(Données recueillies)
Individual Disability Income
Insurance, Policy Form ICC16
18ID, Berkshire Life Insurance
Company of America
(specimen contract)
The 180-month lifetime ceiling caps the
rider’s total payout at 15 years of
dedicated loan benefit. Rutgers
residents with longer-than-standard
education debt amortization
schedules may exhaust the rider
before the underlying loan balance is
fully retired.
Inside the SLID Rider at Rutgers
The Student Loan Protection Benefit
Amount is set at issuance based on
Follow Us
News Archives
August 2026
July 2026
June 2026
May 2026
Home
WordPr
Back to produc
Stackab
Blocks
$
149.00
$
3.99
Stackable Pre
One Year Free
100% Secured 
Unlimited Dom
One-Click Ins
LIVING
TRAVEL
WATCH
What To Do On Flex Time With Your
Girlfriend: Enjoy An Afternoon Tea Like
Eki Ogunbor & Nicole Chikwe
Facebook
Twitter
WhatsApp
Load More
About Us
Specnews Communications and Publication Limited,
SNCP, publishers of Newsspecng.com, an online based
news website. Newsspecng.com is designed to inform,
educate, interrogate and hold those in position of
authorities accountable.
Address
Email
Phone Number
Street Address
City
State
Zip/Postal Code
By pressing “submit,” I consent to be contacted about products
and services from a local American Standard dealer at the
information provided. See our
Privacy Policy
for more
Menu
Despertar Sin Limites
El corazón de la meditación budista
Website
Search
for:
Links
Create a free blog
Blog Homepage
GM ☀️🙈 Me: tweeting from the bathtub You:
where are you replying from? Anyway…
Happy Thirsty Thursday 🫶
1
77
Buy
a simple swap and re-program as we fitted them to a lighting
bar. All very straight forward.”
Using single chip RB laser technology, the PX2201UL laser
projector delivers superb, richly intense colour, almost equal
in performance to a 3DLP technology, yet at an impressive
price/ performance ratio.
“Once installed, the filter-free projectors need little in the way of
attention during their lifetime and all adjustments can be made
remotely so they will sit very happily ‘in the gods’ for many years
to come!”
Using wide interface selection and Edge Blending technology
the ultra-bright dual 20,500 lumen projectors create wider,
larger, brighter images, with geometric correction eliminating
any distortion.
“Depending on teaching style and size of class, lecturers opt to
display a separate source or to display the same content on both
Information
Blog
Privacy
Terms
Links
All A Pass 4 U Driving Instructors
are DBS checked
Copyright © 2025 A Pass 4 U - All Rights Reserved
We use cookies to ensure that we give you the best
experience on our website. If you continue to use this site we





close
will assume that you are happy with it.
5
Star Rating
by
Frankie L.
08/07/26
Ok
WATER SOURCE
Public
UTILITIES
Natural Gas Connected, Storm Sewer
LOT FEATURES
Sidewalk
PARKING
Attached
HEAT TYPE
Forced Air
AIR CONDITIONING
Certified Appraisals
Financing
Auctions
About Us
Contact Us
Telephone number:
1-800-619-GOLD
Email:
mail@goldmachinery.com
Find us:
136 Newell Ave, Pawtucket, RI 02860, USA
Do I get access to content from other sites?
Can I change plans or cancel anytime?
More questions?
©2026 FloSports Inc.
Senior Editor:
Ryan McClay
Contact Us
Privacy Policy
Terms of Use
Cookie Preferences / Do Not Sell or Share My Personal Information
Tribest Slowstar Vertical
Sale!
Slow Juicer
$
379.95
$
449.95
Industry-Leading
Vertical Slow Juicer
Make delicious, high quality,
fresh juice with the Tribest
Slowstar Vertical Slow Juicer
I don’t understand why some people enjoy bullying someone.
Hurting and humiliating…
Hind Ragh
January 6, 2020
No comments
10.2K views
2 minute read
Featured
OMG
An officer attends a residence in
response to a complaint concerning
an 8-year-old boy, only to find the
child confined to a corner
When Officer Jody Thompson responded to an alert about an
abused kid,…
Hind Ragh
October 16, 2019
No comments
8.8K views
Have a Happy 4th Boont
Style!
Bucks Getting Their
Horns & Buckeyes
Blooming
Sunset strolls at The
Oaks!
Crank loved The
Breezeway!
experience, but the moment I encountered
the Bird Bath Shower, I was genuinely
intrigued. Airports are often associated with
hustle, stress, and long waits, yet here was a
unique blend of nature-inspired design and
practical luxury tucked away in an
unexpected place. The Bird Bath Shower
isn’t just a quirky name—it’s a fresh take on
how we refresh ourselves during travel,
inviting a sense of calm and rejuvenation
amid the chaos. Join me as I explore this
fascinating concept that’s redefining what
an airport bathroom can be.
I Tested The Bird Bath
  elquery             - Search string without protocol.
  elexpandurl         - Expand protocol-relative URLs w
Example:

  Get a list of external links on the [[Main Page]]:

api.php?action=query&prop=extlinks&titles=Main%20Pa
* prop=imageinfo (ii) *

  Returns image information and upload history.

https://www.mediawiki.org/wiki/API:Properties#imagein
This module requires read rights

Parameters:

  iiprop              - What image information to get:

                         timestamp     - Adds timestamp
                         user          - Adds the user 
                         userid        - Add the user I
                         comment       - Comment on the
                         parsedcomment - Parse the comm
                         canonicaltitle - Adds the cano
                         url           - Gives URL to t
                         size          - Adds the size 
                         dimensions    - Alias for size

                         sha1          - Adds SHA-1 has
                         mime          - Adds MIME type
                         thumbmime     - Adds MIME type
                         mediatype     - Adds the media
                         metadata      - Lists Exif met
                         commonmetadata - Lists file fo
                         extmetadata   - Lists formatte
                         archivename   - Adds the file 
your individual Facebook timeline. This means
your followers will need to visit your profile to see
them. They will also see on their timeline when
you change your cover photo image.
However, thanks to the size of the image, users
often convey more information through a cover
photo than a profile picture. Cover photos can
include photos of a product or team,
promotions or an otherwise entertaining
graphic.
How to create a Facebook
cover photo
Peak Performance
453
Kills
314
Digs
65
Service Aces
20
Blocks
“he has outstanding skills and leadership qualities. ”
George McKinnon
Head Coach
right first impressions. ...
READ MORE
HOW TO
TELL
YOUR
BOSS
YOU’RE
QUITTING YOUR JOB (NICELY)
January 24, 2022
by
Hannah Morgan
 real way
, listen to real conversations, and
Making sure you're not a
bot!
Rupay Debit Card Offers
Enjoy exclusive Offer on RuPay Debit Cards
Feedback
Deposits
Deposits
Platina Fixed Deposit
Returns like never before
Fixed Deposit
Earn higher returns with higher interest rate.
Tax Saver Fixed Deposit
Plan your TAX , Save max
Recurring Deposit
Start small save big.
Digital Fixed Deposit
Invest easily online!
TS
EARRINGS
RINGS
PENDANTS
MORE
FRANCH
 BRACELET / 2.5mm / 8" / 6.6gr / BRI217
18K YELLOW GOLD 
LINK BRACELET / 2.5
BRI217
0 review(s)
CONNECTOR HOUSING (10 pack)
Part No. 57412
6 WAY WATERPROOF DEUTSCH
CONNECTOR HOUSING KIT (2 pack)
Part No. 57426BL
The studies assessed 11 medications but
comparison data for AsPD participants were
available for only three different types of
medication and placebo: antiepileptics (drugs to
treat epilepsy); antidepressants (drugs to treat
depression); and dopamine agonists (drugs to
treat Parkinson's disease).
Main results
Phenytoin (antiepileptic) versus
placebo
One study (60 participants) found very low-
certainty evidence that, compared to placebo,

Votre consigne >> Reproduisez à l'identique, s'il vous plaît, tout ce qui va de la ligne contenant « Adds SHA-1 has » jusqu'à la ligne contenant « your individual Facebook timeline. This means », ces deux lignes comprises.

Résultat obtenu >>
                         sha1          - Adds SHA-1 has
                         mime          - Adds MIME type
                         thumbmime     - Adds MIME type
                         mediatype     - Adds the media
                         metadata      - Lists Exif met
                         commonmetadata - Lists file fo
                         extmetadata   - Lists formatte
                         archivename   - Adds the file 
your individual Facebook timeline. This means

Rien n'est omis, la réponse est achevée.